While Wales and England have rather different Master’s Loans, the Doctoral Loans are quite similar. In Wales, Doctoral students can get a loan of £27,880 if the course starts between 1 August 2022 and 31 July 2023. It’s not means-tested and it only needs to be repaid once you’re earning over £21,000. The loan is paid in three equal installments each year of your course.
Students are eligible for a Doctoral Loan if they normally live in Wales, are under 60 years old when the course starts and are taking a full standalone doctoral course lasting between three and eight years, and is not a top-up course.
Go to: Read more about Funding for Welsh Postgraduate Students
In Scotland, postgraduate students can get a loan of up to £10,000 consisting of two parts, a tuition fee loan and a living-cost loan. The tuition fee loan is up to £5,500, while the living-cost loan is up to £4,500. The loan is not means-tested, and it will only need to be paid back when you’re earning over £25,375. The tuition fee loan is paid directly to your university, while the living-cost loan is paid to you split equally across each year of your course.

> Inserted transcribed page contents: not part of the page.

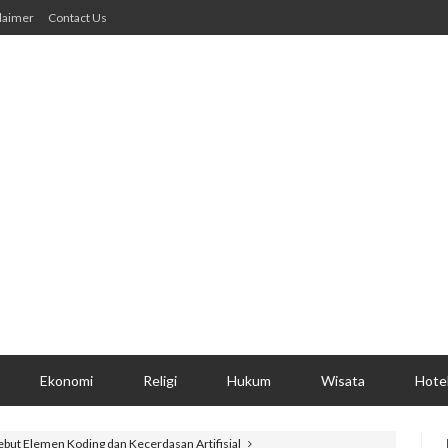
laimer
Contact Us
Ekonomi
Religi
Hukum
Wisata
Hote
ebut Elemen Koding dan Kecerdasan Artifisial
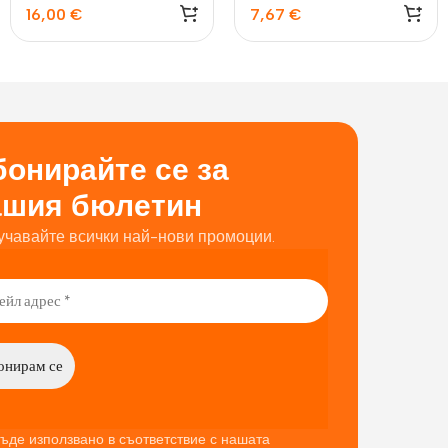
16,00
€
7,67
€
онирайте се за
ашия бюлетин
учавайте всички най-нови промоции.
ъде използвано в съответствие с нашата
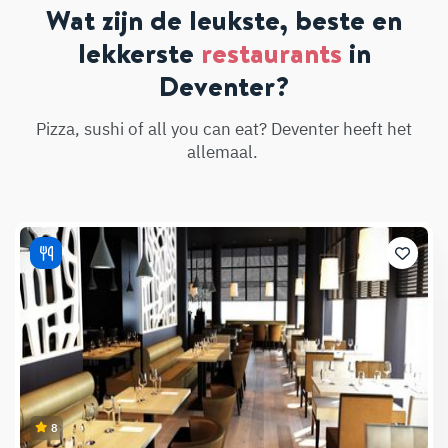
Wat zijn de leukste, beste en
lekkerste
restaurants
in
Deventer?
Pizza, sushi of all you can eat? Deventer heeft het
allemaal.
8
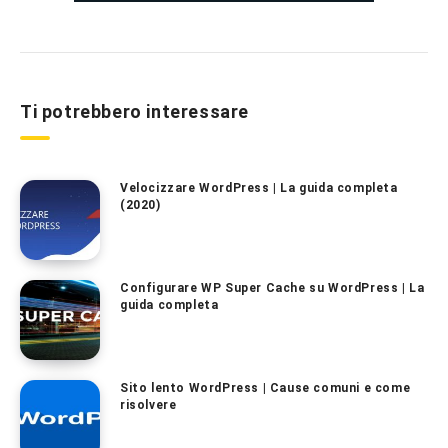
Ti potrebbero interessare
Velocizzare WordPress | La guida completa
(2020)
Configurare WP Super Cache su WordPress | La
guida completa
Sito lento WordPress | Cause comuni e come
risolvere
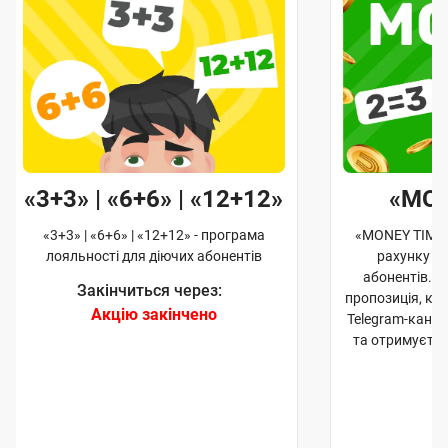
«3+3» | «6+6» | «12+12»
«MO
«3+3» | «6+6» | «12+12» - програма
«MONEY TIME»
лояльності для діючих абонентів
рахунку д
абонентів. 
Закінчиться через:
пропозиція, к
Акцію закінчено
Telegram-кана
та отримуєте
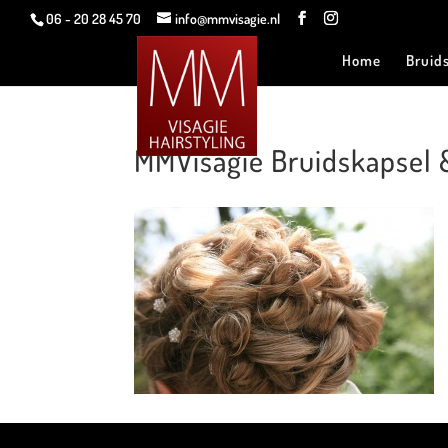
06 - 20 28 45 70
info@mmvisagie.nl
Home
Bruid
MMVisagie Bruidskapsel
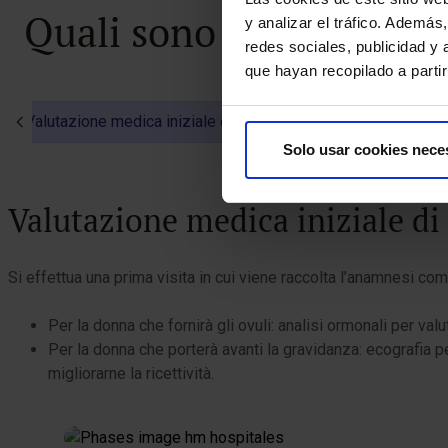
Quali sono le fasi del
y analizar el tráfico. Ademá
redes sociales, publicidad y
que hayan recopilado a parti
Valutazione medica iniziale di entrambe le donne
Stimo
Solo usar cookies nece
Valutazione medica iniziale d
Si effettua una prima visita in cui viene raccolta l’anamnesi c
Per la donna che fornirà gli ovuli: analisi ormonali per valu
Per la donna che porterà avanti la gravidanza: ecografia per 
migliorarne la ricettività.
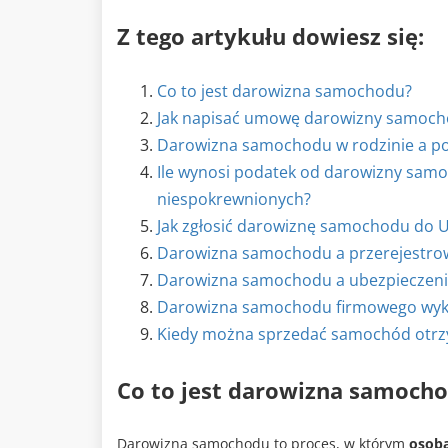
Z tego artykułu dowiesz się:
Co to jest darowizna samochodu?
Jak napisać umowę darowizny samoc
Darowizna samochodu w rodzinie a pod
Ile wynosi podatek od darowizny samo
niespokrewnionych?
Jak zgłosić darowiznę samochodu do
Darowizna samochodu a przerejestrowa
Darowizna samochodu a ubezpieczenie 
Darowizna samochodu firmowego wykup
Kiedy można sprzedać samochód otrz
Co to jest darowizna samoch
Darowizna samochodu to proces, w którym
osoba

To be able to receive the postgraduate loan in Scotland, you must normally live in Scotland. There is no age limit for the tuition fee loan, but you must be under 60 years old to receive the living-cost loan. Only master’s and PGDips are eligible for Scotland’s postgraduate loan – doctoral and PGCert qualifications are not supported by the loan. Part-time students are also not eligible for the living-cost loan.
Students from Northern Ireland looking to study for a postgraduate degree can get a loan of up to £5,500. It isn't a means-tested loan and will only need to be repaid when you’re earning over £20,195. The loan is paid directly to your university in three lump sums throughout the year.
To be eligible for this loan, you just have been normally living in Northern Ireland. There is no age limit on the loan. It can be used for master’s, PGCert and PGDip courses, and unlike in England, Scotland and Wales, it can be used for top-up courses if you have a PGCert or PGDip and want to top-up to a master’s. Your course must also not last longer than three academic years.
In previous years, the Professional and Career Development Loan scheme was often used by postgraduate students to fund their education. However, the government closed the scheme in 2019, so students can no longer apply for these loans, though students who already took out one of these loans will still need to repay it.